Jakarta kembali ramai oleh aksi para kepala desa di penghujung 2025. Tapi kali ini, tuntutan mereka sudah berbeda. Bukan lagi soal perpanjangan masa jabatan yang sempat memanas pada 2022-2024, melainkan sesuatu yang lebih mendasar: siapa sebenarnya yang mengendalikan uang desa? Pergeseran ini menunjukkan sebuah kesadaran baru. Kekuasaan tanpa kendali atas anggaran, ujung-ujungnya cuma simbol belaka.

Memang, perjuangan untuk masa jabatan sembilan tahun punya sejarah panjang. Selama bertahun-tahun, berbagai asosiasi kepala desa mengeluh. Masa jabatan enam tahun dinilai terlalu singkat, tidak sebanding dengan beban kerja yang makin berat dan kompleksnya mengelola dana desa yang jumlahnya tidak sedikit.

Aksi nasional yang beruntun akhirnya berbuah.
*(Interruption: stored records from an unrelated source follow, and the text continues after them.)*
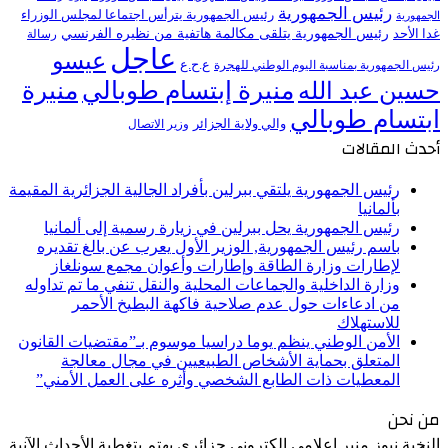
رئيس الجمهورية
رئيس الجمهورية يترأس اجتماعا لمجلس الوزراء
الجمهورية
رئيس الجمهورية يتلقى مكالمة هاتفية من نظيره الفرنسي
غدا الأحد
رسالة
عاجل
عيسو
ع.ح.ع
رئيس الجمهورية بمناسبة اليوم الوطني للهجرة
منيرة إبتسام طوبالي
منيرة
حسين عبد الله
ابتسام طوبالي
والي ولاية الجزائر
وزير الاتصال
أحدث المقالات
رئيس الجمهورية يلتقي ببرلين بأفراد الجالية الجزائرية المقيمة
بألمانيا
رئيس الجمهورية يحل ببرلين في زيارة رسمية إلى ألمانيا
باسم رئيس الجمهورية, الوزير الأول يعرب عن بالغ تقديره
لإطارات وزارة الطاقة وإطارات وأعوان مجمع سونلغاز
وزارة الداخلية والجماعات المحلية والنقل تنفي ما تم تداوله
من ادعاءات حول عدم صلاحية فاكهة البطيخ الأحمر
للاستهلاك
الأمن الوطني ينظم يوما دراسيا موسوم بـ”مقتضيات القانون
المتعلق بحماية الأشخاص الطبيعيين في مجال معالجة
المعطيات ذات الطابع الشخصي وأثره على العمل الأمني”
من نحن
النخبة نيوز منبر إعلامي إلكتروني جزائري يهتم بتغطية الأحداث الآنية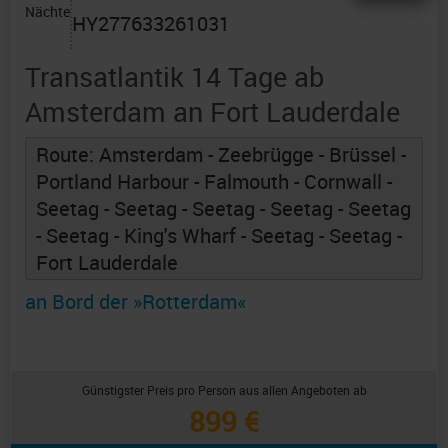
Nächte
HY277633261031
Transatlantik 14 Tage ab
Amsterdam an Fort Lauderdale
Route: Amsterdam - Zeebrügge - Brüssel -
Portland Harbour - Falmouth - Cornwall -
Seetag - Seetag - Seetag - Seetag - Seetag
- Seetag - King's Wharf - Seetag - Seetag -
Fort Lauderdale
an Bord der »Rotterdam«
Günstigster Preis pro Person aus allen Angeboten ab
899 €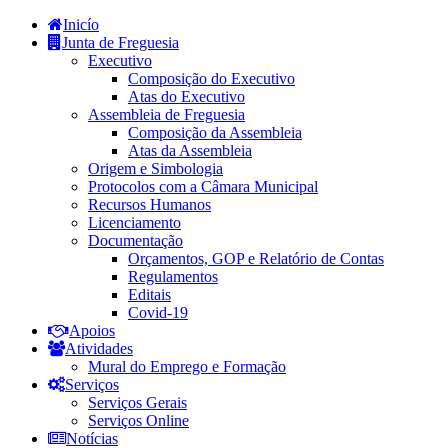
Inicío
Junta de Freguesia
Executivo
Composição do Executivo
Atas do Executivo
Assembleia de Freguesia
Composição da Assembleia
Atas da Assembleia
Origem e Simbologia
Protocolos com a Câmara Municipal
Recursos Humanos
Licenciamento
Documentação
Orçamentos, GOP e Relatório de Contas
Regulamentos
Editais
Covid-19
Apoios
Atividades
Mural do Emprego e Formação
Serviços
Serviços Gerais
Serviços Online
Notícias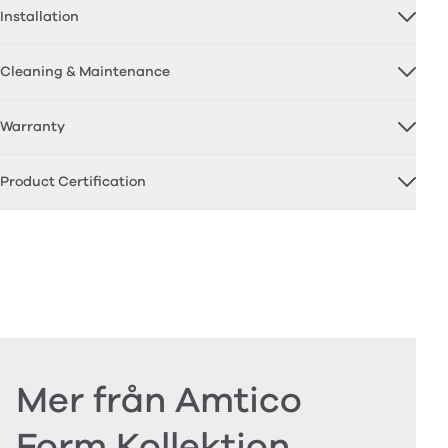
Installation
Cleaning & Maintenance
Warranty
Product Certification
Mer från Amtico
Form Kollektion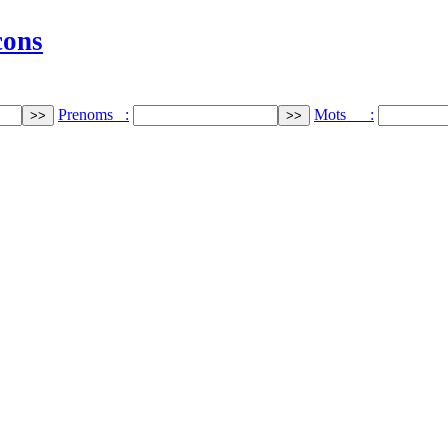
cons
Prenoms :
Mots :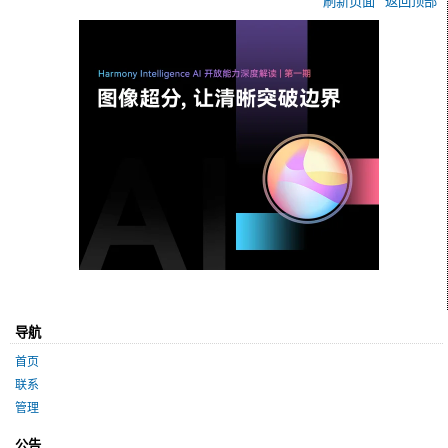
刷新页面
返回顶部
导航
首页
联系
管理
公告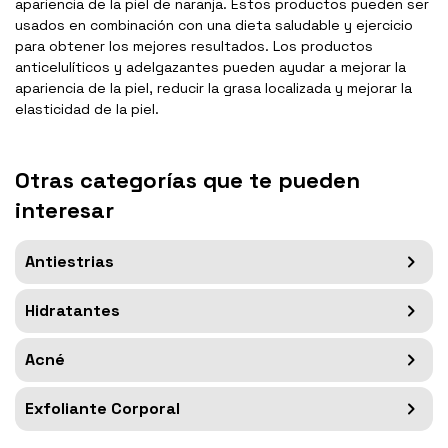
apariencia de la piel de naranja. Estos productos pueden ser
usados en combinación con una dieta saludable y ejercicio
para obtener los mejores resultados. Los productos
anticelulíticos y adelgazantes pueden ayudar a mejorar la
apariencia de la piel, reducir la grasa localizada y mejorar la
elasticidad de la piel.
Otras categorías que te pueden
interesar
Antiestrias
Hidratantes
Acné
Exfoliante Corporal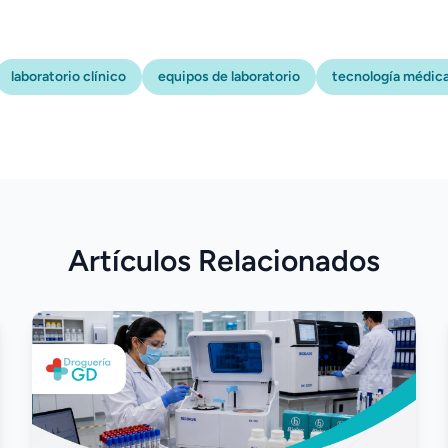
laboratorio clínico
equipos de laboratorio
tecnología médic
Artículos Relacionados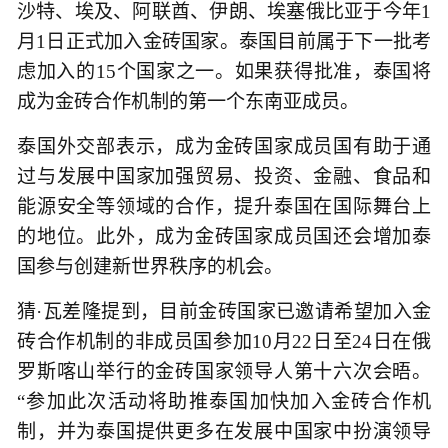
沙特、埃及、阿联酋、伊朗、埃塞俄比亚于今年1
月1日正式加入金砖国家。泰国目前属于下一批考
虑加入的15个国家之一。如果获得批准，泰国将
成为金砖合作机制的第一个东南亚成员。
泰国外交部表示，成为金砖国家成员国有助于通
过与发展中国家加强贸易、投资、金融、食品和
能源安全等领域的合作，提升泰国在国际舞台上
的地位。此外，成为金砖国家成员国还会增加泰
国参与创建新世界秩序的机会。
猜·瓦差隆提到，目前金砖国家已邀请希望加入金
砖合作机制的非成员国参加10月22日至24日在俄
罗斯喀山举行的金砖国家领导人第十六次会晤。
“参加此次活动将助推泰国加快加入金砖合作机
制，并为泰国提供更多在发展中国家中扮演领导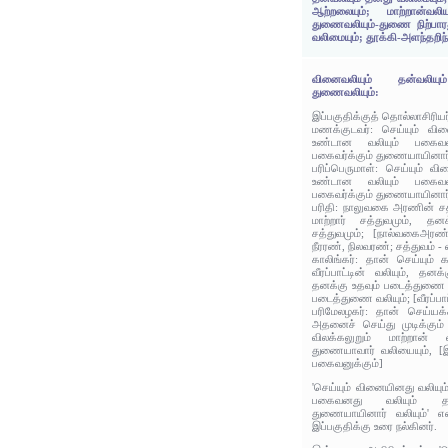
ஆற்றலையும்; மாற்றான்வலி
துணைவலியும்-துணை நிற்பார
வலிமையும்; தூக்கி-அளந்தறிந
வினைவலியும் தன்வலியு
துணைவலியும்:
இப்பகுதிக்குத் தொல்லாசிரிய
மணக்குடவர்: செய்யும் வி
உண்டான வலியும் பகைவன
பகைவர்க்கும் துணையாயினார் 
பரிப்பெருமாள்: செய்யும் வ
உண்டான வலியும் பகைவன
பகைவர்க்கும் துணையாயினார் 
பரிதி: நாலுவகை அரணின் சத்
மாற்றார் சத்துவமும், த
சத்துவமும்; [நால்வகைஅரண
நீரரண், நிலவரண்; சத்துவம் -
காலிங்கர்: தான் செய்யும் 
வீரப்பாட்டின் வலியும், தனக்
தனக்கு உதவும் படைத்துணை வலி
படைத்துணை வலியும்; [வீரப்பாட்
பரிமேலழகர்: தான் செய்யக
அதனைச் செய்து முடிக்கும
விலக்கலுறும் மாற்றான் வ
துணையாவார் வலியையும், [இர
பகைவனுக்கும்]
'செய்யும் வினையினது வலியு
பகைவனது வலியும் தனக
துணையாயினார் வலியும்' என
இப்பகுதிக்கு உரை நல்கினர்.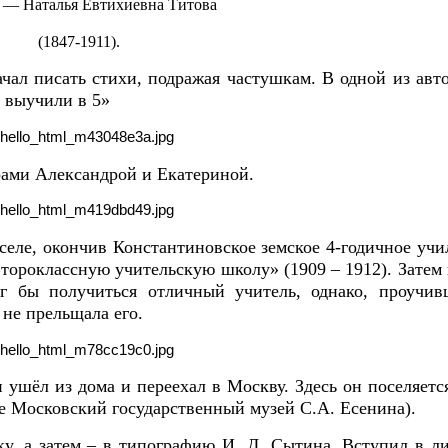
 — Наталья Евтихиевна Титова
(1847-1911).
ачал писать стихи, подражая частушкам.
В одной из авт
ь выучили в 5»
рами Александрой и Екатериной.
селе, окончив Константиновское земское 4-годичное уч
«Второклассную учительскую школу» (1909 – 1912).
Затем
г бы получиться отличный учитель, однако, проучив
 не прельщала его.
ушёл из дома и переехал в Москву. Здесь он поселяетс
е Московский государственный музей С.А. Есенина).
ку, а затем – в типографию И. Д. Сытина. Вступил в л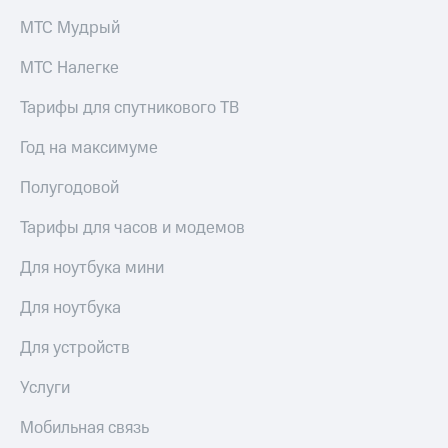
МТС Мудрый
МТС Налегке
Тарифы для спутникового ТВ
Год на максимуме
Полугодовой
Тарифы для часов и модемов
Для ноутбука мини
Для ноутбука
Для устройств
Услуги
Мобильная связь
Negara merespons dengan merevisi Undang-Undang Desa. Namun begitu, setelah isu jabatan beres, masalah sesungguhnya justru kian jelas. Desa ternyata belum benar-benar berdaulat menentukan jalan pembangunannya sendiri.

Semuanya bermuara pada anggaran. Di tahun 2025, dana desa secara nasional menembus angka lebih dari Rp70 triliun. Jumlah yang fantastis, bukan? Tapi ruang untuk desa mengatur uangnya sendiri justru makin sempit.

Skema earmarking mengikat dana itu ketat pada pos-pos tertentu. Mulai dari BLT, ketahanan pangan, penanganan stunting, sampai program prioritas nasional lainnya. Akibatnya, desa kerap kelabakan. Mereka sulit merespons kebutuhan mendesak warganya yang sangat spesifik dan lokal sifatnya.

Peraturan Menteri Keuangan Nomor 81 Tahun 2025 semakin mempertegas pola ini. Aturan ini mengatur detail prioritas dan mekanisme penggunaan dana desa. Dari sudut pandang tata kelola keuangan negara, langkah ini bisa dimengerti.

Apalagi, di bawah Menteri Keuangan Purbaya Yudhi Sadewa, kebijakan fiskal nasional memang menekankan disiplin anggaran yang ketat. Tujuannya jelas: menjaga defisit dan stabilitas makro.

PMK 81/2025 bisa dilihat sebagai upaya pemerintah memastikan setiap rupiah terserap dengan terukur. Tapi di lapangan, niat baik ini menimbulkan persoalan baru. Bagi banyak kepala desa, aturan teknis yang detail itu terasa seperti belenggu.